Tech & Society

WeWork: India’s introduction to the enigmatic co-working space

WeWork has grown to a valuation of $20 billion since it started as a co-working space seven years ago, and is now set to expand its India operation sticking with its boutique style.

Announcement

WeWork announced their introduction to India last year and have so far opened offices in Bengaluru and Mumbai. After an investment of $4.4 billion by Japan’s SoftBank, the company is set to expand it’s India operation from 4,000 seats currently to 10,000 by February. The next move is to sign a lease with Blackstone Group for 60,000 sq. ft of office space at Vikhroli in Mumbai.

The company will expand its co-working space model including hot desks, dedicated desks, and private offices within the range of Rs 18K to Rs 40.2K per month to a further 12-15 locations over the next 12-18 months.

Having started a business model based on real estate in 2010, just after the financial collapse, WeWork now boasts clients like Microsoft and Amazon. They now have 95 locations in 21 countries, and are planning to take on a partnership model in India. The founders started off by asking themselves, if there are beautiful boutique hotels and restaurants why can’t there be workplaces like that too?

“We would prefer a partnership because it is important to have someone who understands the local market. Our design and ethos remain constant almost throughout, but some kind of localisation is required in every market. Having a local partner definitely helps,” Miguel Mckelvey, Co- founder and Chief Cultural Officer of WeWork said at a press conference.

Background

WeWork have an interesting past, an interesting take on running a business and more interesting ideas to come. I worked in a WeWork office for nearly a year and become worryingly used to the availability of meeting rooms, free coffee and beer, relaxed and practical working space, and comfortable decor.

This is a company which hosts a festival once a year for its employees around the world, it has a feel about it unlike any other which, according to an interview in Fast Company, even co-founder and CEO Andy Neumann can’t really describe it. “It can’t exactly be touched,” he says. “It’s a feeling.”

The interview goes on to mention the moment when Neumann met his wife, Rebekah Paltrow, when he was too broke to buy lunch, smoking too many cigarettes, drinking too much soda and carrying around an overflowing suitcase of baby clothes from one of his earlier ideas.

“Stop. No more talking about money,” she reportedly told him. “We’re going to talk about wellness, happiness, fulfillment, and if the money is supposed to follow, it will. And if it doesn’t, it doesn’t matter, because we will be happy and fulfilled.” It was from these values that WeWork sprung, and four years later it had 200 employees, 1.5 million sq. ft of space, 10,000 members and 60% gross margin.

Even now one of Neumann’s three key pieces of advice is that good intentions get you a $1 billion valuation rather than the other way around. They’ve got him a $20 billion valuation, after their $4.4 billion SoftBank investment which was first conceived and playfully signed on a napkin in a restaurant.

WeWork’s other co-founder, Miguel McKelvey has a role as chief culture officer. He e-mailed every employee last year to ask: if we paid you a bonus, what would you do with? Travel and helping others were two themes of the responses, in the end 190 people were given the option of their chosen experience being paid for as their bonus or taking the cash – 98% chose the experience.

The location of the value of their business confounds many onlookers. They’re business is based on real estate for their offices, technology for the way the offices work and culture for the way they feel. Both simple and complex. Meanwhile they push ahead with a new plan to create a shared living space.

The new project, WeLive, has it seeds many years ago when Neumann first moved to New York. He was living with his sister and noticed no one in her block of flats talked to one another, so he started a competition with her to see how many friends they could each make. She won, but the whole culture of the building changed. And it’s this priority of sociability which makes it into both WeLive and WeWork.

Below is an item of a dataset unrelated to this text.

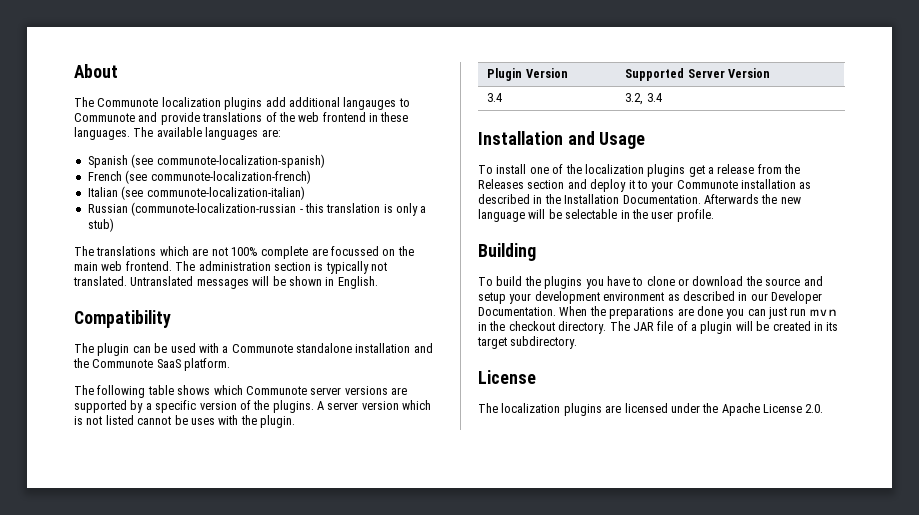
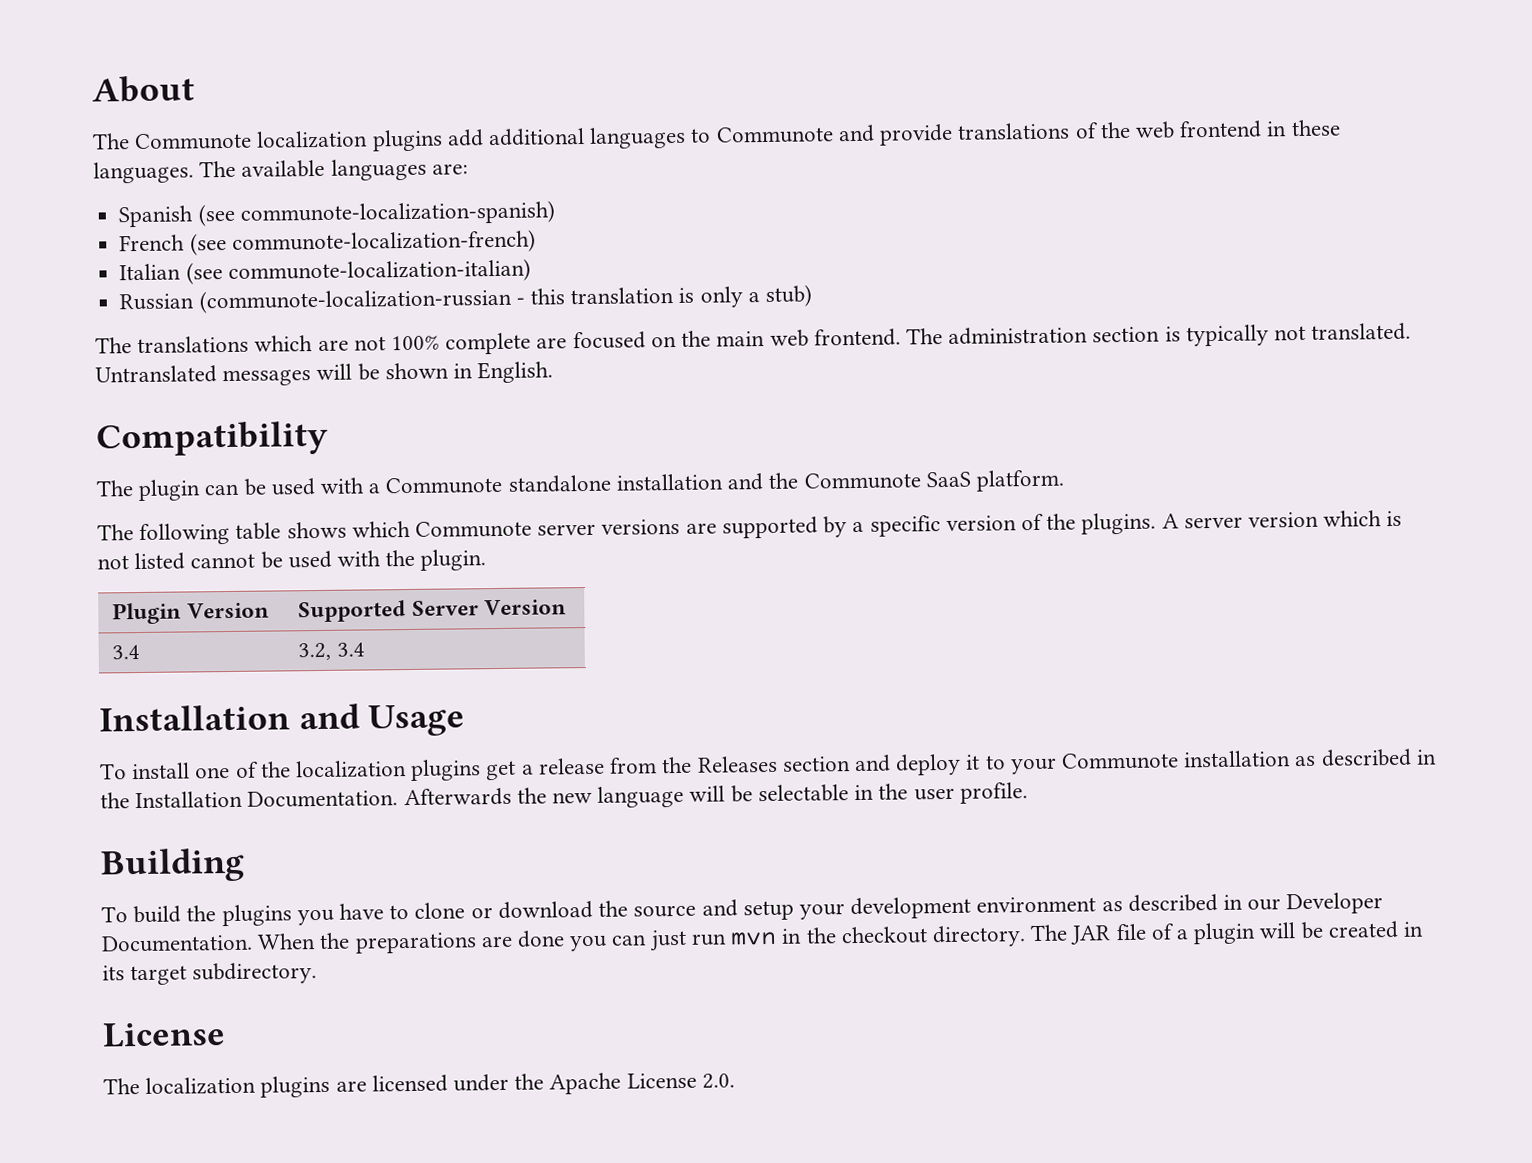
[343,97,397,110] langauges -> [589,126,687,149] languages
[331,246,379,256] focussed -> [572,331,646,350] focused
[190,418,215,425] uses -> [287,550,332,569] used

“What will make you energized and motivated, to be awesome today?” McKelvey told Wired. “Is it an awesome shower in the morning, is it a great breakfast, is it a beautiful view? Or is it all of those things together. Do you prefer to watch a movie on an iPad by yourself, or in a room full of 50 people? You need to be able to enter these kind of social experiences with options.”

Ben Allen

Ben Allen is a traveler, a writer and a Brit. He worked in the London start-up world for a while but really prefers commenting on it than working in it. He has huge faith in the tech industry and enjoys talking and writing about the social issues inherent in it's development.